Required work:
Return each line from the items below that contains the string "fotos". Case counts.

Data supplied:
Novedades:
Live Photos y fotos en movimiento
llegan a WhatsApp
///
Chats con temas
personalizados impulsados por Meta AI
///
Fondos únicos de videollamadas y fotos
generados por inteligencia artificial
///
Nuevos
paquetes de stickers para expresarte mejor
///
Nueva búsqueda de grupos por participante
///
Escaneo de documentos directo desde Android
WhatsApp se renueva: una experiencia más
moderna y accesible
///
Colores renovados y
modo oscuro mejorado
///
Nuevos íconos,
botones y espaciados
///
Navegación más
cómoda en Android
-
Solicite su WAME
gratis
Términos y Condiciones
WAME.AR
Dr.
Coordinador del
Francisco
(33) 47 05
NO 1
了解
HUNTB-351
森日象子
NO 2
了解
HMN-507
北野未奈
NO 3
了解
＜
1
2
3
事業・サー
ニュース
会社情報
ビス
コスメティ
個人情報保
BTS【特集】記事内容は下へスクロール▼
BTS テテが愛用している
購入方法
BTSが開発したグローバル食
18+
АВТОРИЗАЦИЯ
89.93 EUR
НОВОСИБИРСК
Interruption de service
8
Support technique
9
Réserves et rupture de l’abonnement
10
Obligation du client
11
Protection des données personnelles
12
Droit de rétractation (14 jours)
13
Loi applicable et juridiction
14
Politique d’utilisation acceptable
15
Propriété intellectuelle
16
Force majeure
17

Solution:
Live Photos y fotos en movimiento
Fondos únicos de videollamadas y fotos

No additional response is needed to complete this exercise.